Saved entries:
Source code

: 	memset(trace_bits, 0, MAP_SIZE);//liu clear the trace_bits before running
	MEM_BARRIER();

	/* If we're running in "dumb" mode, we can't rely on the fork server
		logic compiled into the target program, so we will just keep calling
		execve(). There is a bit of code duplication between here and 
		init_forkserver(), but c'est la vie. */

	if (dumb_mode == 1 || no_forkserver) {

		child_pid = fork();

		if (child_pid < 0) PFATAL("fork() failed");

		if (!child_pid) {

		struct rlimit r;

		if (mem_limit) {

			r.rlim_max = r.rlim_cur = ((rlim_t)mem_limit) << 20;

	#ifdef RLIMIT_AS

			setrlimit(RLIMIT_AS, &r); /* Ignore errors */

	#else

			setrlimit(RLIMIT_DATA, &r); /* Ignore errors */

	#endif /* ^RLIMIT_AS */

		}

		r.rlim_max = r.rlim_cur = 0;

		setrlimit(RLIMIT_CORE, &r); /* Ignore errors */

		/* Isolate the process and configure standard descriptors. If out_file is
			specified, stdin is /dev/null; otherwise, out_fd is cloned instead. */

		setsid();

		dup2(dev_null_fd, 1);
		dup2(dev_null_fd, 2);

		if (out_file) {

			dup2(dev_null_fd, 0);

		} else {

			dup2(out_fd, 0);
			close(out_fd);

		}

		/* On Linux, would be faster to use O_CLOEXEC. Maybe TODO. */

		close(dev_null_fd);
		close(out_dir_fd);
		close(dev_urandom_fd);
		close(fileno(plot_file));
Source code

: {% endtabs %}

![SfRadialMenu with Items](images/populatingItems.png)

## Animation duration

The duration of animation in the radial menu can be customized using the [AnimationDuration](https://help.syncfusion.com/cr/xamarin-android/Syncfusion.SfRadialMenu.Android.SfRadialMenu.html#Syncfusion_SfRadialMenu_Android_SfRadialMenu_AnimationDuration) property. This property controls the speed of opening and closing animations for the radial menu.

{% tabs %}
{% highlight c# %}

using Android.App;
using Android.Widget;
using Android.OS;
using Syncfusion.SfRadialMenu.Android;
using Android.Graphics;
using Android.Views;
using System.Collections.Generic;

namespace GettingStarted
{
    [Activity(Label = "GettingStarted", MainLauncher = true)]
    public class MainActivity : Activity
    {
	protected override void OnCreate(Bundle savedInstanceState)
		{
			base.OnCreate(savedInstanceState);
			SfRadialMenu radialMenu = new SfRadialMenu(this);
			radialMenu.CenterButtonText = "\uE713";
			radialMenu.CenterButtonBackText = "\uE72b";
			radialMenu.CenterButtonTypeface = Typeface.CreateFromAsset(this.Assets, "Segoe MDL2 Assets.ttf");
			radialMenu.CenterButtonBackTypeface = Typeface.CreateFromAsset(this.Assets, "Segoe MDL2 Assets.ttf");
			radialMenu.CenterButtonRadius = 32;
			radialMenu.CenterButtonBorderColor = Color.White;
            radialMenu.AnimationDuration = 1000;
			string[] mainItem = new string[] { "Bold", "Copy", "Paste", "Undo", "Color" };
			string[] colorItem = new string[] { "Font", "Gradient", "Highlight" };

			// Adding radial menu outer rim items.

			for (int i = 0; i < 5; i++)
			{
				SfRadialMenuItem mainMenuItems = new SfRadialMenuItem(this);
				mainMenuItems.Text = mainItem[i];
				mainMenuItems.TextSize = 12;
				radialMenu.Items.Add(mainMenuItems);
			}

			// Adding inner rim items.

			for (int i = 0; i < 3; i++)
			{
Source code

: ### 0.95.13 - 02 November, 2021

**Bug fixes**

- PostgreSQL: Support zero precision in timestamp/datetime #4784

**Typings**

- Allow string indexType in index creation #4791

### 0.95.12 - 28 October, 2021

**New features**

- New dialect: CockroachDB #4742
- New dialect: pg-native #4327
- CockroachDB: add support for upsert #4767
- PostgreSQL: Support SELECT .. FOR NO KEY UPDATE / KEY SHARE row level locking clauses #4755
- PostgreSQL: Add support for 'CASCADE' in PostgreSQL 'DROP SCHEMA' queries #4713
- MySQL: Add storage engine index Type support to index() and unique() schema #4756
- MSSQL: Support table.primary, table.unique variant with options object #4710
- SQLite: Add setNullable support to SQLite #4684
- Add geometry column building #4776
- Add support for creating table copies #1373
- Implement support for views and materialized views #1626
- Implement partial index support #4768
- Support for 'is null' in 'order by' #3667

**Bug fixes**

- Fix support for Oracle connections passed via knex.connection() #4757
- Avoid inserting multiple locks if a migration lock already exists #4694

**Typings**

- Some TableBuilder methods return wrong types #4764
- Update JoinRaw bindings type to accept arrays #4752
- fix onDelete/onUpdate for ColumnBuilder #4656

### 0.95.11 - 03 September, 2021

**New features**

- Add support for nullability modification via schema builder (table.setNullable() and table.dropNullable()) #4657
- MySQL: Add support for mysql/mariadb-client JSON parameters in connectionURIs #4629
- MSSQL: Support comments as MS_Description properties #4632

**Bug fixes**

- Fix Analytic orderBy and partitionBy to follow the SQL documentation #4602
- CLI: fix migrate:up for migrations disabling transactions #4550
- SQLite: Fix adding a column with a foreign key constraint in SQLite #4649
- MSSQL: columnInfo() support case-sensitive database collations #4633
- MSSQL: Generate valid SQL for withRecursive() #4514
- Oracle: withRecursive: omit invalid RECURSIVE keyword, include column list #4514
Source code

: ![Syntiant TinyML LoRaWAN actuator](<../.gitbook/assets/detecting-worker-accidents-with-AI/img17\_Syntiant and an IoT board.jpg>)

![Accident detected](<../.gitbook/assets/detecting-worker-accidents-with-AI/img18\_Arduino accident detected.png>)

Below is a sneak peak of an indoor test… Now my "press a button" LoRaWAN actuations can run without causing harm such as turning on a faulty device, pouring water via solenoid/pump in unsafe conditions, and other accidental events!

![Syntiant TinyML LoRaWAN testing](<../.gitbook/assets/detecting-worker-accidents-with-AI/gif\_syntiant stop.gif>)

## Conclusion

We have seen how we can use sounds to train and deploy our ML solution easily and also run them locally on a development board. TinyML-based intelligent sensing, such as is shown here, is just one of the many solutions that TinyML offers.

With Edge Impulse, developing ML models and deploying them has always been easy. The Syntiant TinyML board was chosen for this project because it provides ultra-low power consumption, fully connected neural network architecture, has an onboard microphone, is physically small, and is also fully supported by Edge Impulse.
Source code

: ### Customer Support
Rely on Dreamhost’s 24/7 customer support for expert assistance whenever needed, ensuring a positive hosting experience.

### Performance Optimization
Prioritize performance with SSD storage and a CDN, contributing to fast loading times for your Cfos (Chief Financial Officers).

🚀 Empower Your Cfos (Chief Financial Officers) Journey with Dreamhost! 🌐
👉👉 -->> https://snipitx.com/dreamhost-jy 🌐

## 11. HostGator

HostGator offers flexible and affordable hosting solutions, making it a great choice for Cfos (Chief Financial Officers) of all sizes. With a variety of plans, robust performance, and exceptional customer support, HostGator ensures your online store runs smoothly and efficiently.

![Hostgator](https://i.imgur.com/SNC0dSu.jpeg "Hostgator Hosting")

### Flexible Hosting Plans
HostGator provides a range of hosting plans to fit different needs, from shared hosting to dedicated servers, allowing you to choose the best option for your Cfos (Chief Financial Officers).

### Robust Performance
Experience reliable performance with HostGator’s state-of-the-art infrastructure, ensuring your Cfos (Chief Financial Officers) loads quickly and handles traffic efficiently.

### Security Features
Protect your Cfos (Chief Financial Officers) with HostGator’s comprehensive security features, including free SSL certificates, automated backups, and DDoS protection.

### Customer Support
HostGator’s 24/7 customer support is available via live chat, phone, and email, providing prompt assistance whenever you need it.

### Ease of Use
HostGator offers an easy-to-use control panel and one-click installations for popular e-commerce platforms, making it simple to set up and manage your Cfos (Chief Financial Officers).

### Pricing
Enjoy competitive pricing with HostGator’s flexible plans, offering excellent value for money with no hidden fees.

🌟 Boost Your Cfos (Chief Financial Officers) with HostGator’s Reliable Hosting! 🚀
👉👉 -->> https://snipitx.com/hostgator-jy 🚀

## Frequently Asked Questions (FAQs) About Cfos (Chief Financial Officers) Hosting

What is needed> Start with the first line of the data and print every line exactly. The line containing "close(out_dir_fd);" is the last one to include.

Result of the exercise>
Source code

: 	memset(trace_bits, 0, MAP_SIZE);//liu clear the trace_bits before running
	MEM_BARRIER();

	/* If we're running in "dumb" mode, we can't rely on the fork server
		logic compiled into the target program, so we will just keep calling
		execve(). There is a bit of code duplication between here and 
		init_forkserver(), but c'est la vie. */

	if (dumb_mode == 1 || no_forkserver) {

		child_pid = fork();

		if (child_pid < 0) PFATAL("fork() failed");

		if (!child_pid) {

		struct rlimit r;

		if (mem_limit) {

			r.rlim_max = r.rlim_cur = ((rlim_t)mem_limit) << 20;

	#ifdef RLIMIT_AS

			setrlimit(RLIMIT_AS, &r); /* Ignore errors */

	#else

			setrlimit(RLIMIT_DATA, &r); /* Ignore errors */

	#endif /* ^RLIMIT_AS */

		}

		r.rlim_max = r.rlim_cur = 0;

		setrlimit(RLIMIT_CORE, &r); /* Ignore errors */

		/* Isolate the process and configure standard descriptors. If out_file is
			specified, stdin is /dev/null; otherwise, out_fd is cloned instead. */

		setsid();

		dup2(dev_null_fd, 1);
		dup2(dev_null_fd, 2);

		if (out_file) {

			dup2(dev_null_fd, 0);

		} else {

			dup2(out_fd, 0);
			close(out_fd);

		}

		/* On Linux, would be faster to use O_CLOEXEC. Maybe TODO. */

		close(dev_null_fd);
		close(out_dir_fd);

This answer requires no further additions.